* _AVAILABLE RECORDS_:

————————

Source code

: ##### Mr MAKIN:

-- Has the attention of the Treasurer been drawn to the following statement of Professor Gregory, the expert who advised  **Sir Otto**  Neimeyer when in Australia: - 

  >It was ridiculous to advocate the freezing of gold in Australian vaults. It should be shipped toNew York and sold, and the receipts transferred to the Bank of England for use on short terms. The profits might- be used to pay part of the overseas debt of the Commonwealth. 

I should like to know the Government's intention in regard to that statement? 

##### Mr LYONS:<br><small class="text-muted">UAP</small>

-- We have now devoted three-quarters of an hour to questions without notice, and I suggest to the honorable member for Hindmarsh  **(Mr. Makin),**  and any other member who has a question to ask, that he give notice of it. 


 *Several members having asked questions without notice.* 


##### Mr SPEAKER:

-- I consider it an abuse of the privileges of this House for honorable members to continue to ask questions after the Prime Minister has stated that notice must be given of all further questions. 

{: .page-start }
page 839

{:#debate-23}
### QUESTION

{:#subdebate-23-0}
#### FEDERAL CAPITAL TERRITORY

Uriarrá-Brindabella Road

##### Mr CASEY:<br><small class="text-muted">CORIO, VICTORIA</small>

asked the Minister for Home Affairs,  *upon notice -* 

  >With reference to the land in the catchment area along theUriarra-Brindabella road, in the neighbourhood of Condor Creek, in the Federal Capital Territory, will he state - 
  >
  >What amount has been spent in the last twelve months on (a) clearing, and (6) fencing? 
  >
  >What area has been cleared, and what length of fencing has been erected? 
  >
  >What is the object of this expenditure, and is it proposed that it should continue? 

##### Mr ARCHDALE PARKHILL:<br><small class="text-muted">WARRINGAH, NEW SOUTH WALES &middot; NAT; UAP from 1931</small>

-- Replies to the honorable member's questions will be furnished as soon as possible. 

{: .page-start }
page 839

————————

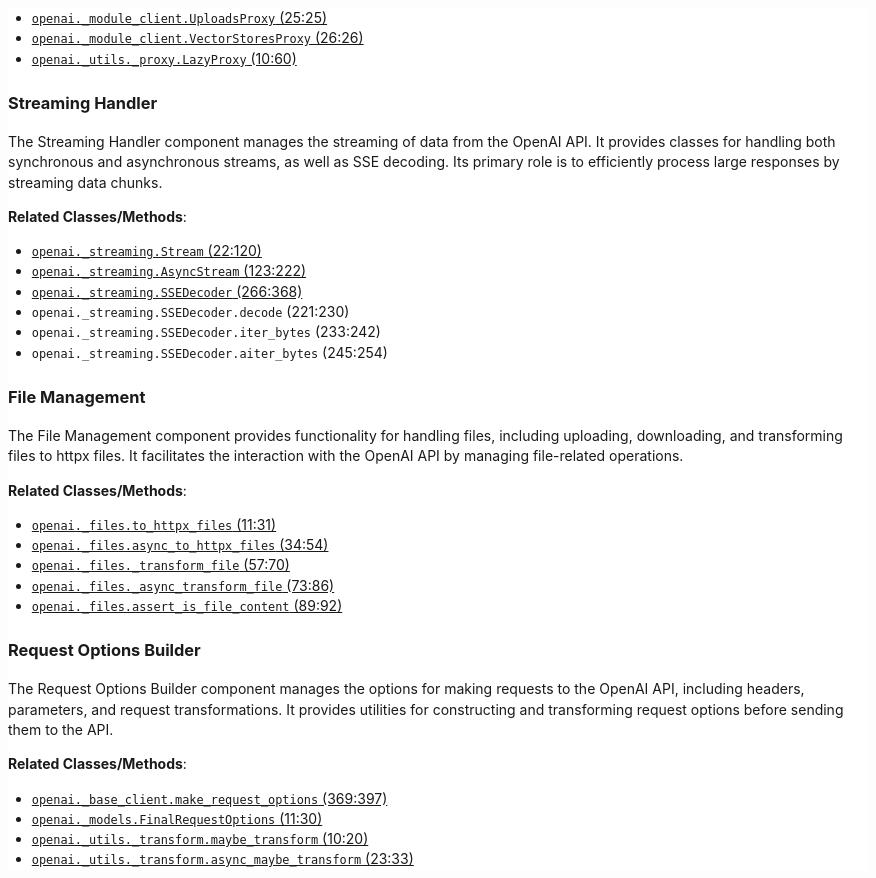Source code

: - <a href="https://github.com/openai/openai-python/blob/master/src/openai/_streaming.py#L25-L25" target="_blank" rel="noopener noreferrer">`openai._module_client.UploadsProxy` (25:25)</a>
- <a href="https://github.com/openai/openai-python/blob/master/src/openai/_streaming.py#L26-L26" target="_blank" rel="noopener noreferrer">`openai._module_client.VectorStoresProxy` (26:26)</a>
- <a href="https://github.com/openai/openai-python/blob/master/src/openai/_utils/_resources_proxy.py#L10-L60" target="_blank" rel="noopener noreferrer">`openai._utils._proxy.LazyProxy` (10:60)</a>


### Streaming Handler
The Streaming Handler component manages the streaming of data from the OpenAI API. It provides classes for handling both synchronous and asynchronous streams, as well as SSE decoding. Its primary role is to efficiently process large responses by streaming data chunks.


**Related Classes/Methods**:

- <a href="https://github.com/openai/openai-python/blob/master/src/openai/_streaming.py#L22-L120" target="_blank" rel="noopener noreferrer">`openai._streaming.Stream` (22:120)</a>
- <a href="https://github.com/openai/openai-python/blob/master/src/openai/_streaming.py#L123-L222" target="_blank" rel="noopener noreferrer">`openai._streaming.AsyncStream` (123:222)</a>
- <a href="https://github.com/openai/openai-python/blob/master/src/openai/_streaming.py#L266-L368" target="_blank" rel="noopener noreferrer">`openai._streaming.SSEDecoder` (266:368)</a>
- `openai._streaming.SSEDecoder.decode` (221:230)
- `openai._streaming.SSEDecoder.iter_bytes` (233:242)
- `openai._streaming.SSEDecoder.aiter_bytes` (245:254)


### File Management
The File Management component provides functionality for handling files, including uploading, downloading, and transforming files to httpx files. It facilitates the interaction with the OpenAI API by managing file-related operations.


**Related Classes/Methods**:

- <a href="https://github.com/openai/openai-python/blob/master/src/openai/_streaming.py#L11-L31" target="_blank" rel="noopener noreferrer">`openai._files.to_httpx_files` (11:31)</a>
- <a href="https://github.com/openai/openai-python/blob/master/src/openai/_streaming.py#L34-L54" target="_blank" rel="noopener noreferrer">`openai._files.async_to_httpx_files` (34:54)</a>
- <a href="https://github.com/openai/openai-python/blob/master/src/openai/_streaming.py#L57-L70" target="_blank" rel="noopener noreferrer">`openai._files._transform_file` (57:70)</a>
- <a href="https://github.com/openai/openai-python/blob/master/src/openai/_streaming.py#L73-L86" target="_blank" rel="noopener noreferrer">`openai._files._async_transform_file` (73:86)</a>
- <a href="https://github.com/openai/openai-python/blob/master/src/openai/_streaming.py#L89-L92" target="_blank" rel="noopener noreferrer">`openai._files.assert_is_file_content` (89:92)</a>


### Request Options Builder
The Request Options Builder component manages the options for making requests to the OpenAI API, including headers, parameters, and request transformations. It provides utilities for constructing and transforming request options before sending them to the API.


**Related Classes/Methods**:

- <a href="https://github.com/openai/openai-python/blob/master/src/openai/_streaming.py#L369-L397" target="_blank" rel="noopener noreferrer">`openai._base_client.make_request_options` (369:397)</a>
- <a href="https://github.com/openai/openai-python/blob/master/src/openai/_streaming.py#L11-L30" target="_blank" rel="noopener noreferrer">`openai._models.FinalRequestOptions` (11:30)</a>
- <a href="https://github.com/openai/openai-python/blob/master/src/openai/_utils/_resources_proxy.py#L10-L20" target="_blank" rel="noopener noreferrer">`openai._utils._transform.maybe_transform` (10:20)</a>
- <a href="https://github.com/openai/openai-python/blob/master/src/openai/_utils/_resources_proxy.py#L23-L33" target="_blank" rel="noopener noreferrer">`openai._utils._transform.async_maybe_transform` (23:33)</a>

————————

* _THE TASK_: Rewrite the listing from the line containing "of the Commonwealth." through the line containing "##### Mr LYONS:<br><small", replacing "ridiculous" with "absurd" and leaving everything else unchanged.

* _TASK RESULT_:
  >It was absurd to advocate the freezing of gold in Australian vaults. It should be shipped toNew York and sold, and the receipts transferred to the Bank of England for use on short terms. The profits might- be used to pay part of the overseas debt of the Commonwealth. 

I should like to know the Government's intention in regard to that statement? 

##### Mr LYONS:<br><small class="text-muted">UAP</small>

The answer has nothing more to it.